AUSGANGSTEXT:
════

Auch die für Kiel zuständige britische Militärregierung sah zunächst in der Verhinderung des Wiedererstarkens der deutschen Marine ein Hauptziel ihrer Tätigkeit in Schleswig-Holstein.
Die Militärregierung sperrte zunächst das Ostufer und andere militärische Gelände und Werke. Viele Rüstungsbetriebe sollten demontiert werden. Auf dem Ostufer wurden folgende, potentiell für Rüstungsproduktion taugliche, Industriebereiche nicht zugelassen: Stahlbaukonstruktionen, Kraftmaschinen und Kessel, Eisenbahnlokomotiven und Eisenbahn- und Straßenbahnwagen.
Die Demontagen von Rüstungsfirmen begannen.
Im Oktober 1947 gab der Gouverneur die Gesamtliste der für Reparationszwecke abzubauenden Betriebe der Bi-Zone heraus. Eine endgültige Entscheidung über die Zukunft des Schiffbaus in Kiel war zu diesem Zeitpunkt noch nicht getroffen. Auf dieser Liste befanden sich folgende Kieler Betriebe, von denen einige bereits demontiert worden waren: die Anschütz GmbH Neumühlen, die Electroacustic AG , die Maschinenfabrik Emil Schulz, die HolMAG in Kiel-Friedrichsort, das Kriegsmarinearsenal und die Land- und See-Leichtbau GmbH Hassee Werk I + II.
Am 5. November 1948 wurde der "Zerstörungsplan der Militärregierung für die Liquidierung des Ostufers" bekanntgegeben, mit dem die Ostuferindustrie außerstande gesetzt werden sollte, Kriegsgüter zu produzieren. (Grieser 1991a: 426)
Von Februar 1949 bis Mai 1950 wurden weitere Gebäude auf dem Werftengelände, Hallen, Hellinge, Gleisanlagen und Kaianlagen der ehemaligen Rüstungswerften zerstört, allerdings nicht in dem Ausmaß, wie zunächst angekündigt. Im Zuge der britischen Entmilitarisierungsarbeiten wurden 2.800 m der Kaimauer durch Sprengungen vernichtet. Die noch vorhandenen Docks wurden unbrauchbar gemacht: Sie wurden mit Betonblöcken aufgefüllt und anschließend mit Sand zugeschwemmt (Jensen 1978: 122).

Daß die Demontage nie in dem von den Briten ehemals geplanten Ausmaß durchgeführt wurde, lag am beginnenden "Kalten Krieg" - es gab jetzt einen neuen gemeinsamen Feind: Die Sowjetunion und den Kommunismus. Kurze Zeit später war es dann auch im Interesse der Siegermächte, in Deutschland wieder Militär und Rüstungsproduktion zuzulassen.
Der Abschluß der Demontage in Kiel war im Mai 1950.
Im September 1950 wurde das Ostufer wieder freigegeben.
Und 1956 wurde dann die Marine wieder in Kiel stationiert.

Was passierte mit den Kieler Rüstungsbetrieben?

Nur die größeren Firmen waren von der Demontage betroffen. Was für eine Überprüfung bei den restlichen Firmen gemacht wurde und ob es daraus Konsequenzen gab, können wir leider nicht sagen, denn dazu haben wir nirgendwo Hinweise gefunden.

════

DATENTEIL:
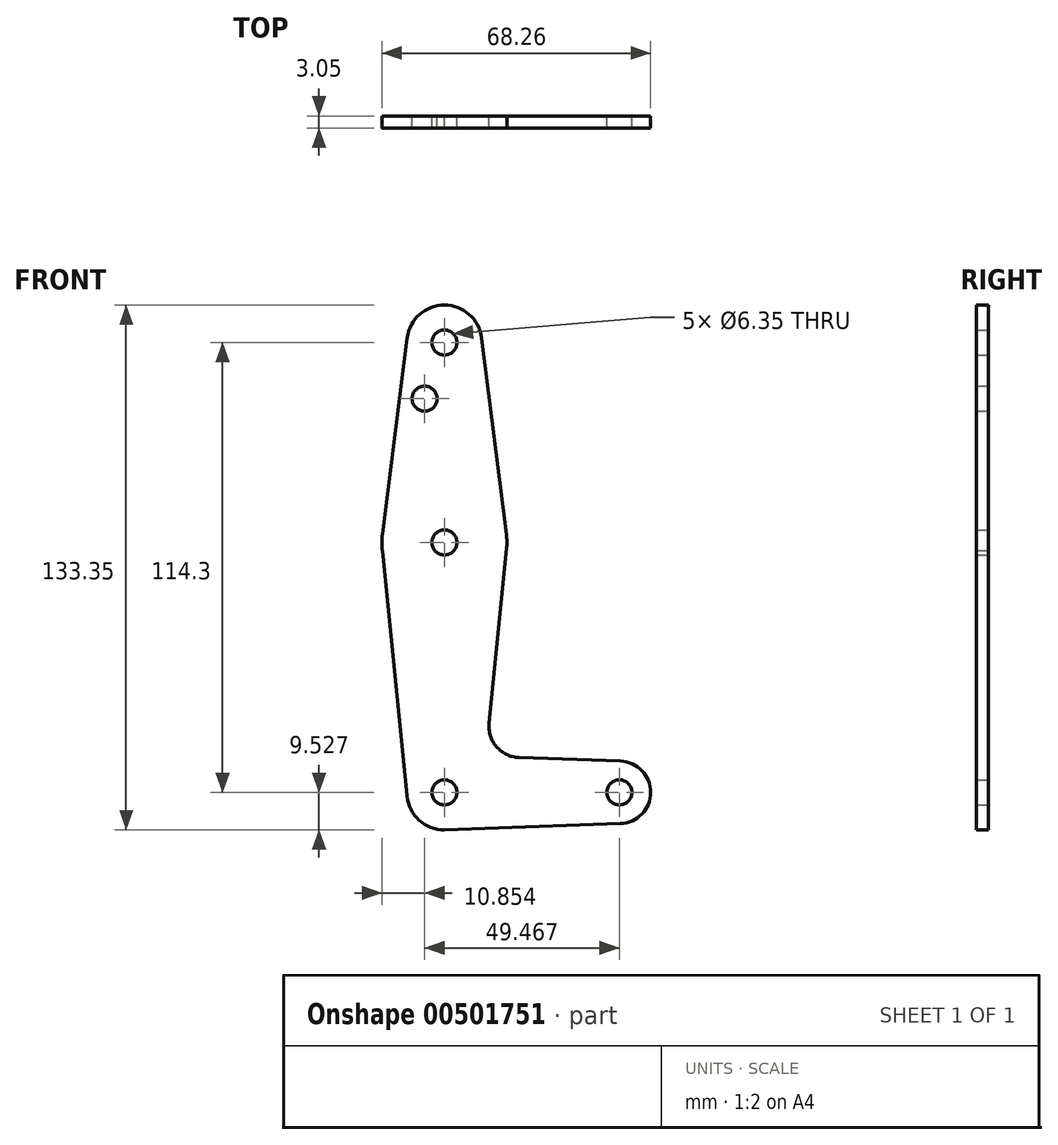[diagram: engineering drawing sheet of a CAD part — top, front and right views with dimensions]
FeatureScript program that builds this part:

════

AUFGABEN:
- A) Übersetzen Sie den Satz „Der Abschluß der Demontage in Kiel war im Mai 1950.“ aus dem Ausgangstext ins Englische.
- B) Geben Sie die Passage des Ausgangstexts von „Am 5. November“ bis einschließlich „(Grieser 1991a: 426)“ wörtlich wieder.

LÖSUNGEN:
- A) The dismantling in Kiel was completed in May 1950.

- B)
Am 5. November 1948 wurde der "Zerstörungsplan der Militärregierung für die Liquidierung des Ostufers" bekanntgegeben, mit dem die Ostuferindustrie außerstande gesetzt werden sollte, Kriegsgüter zu produzieren. (Grieser 1991a: 426)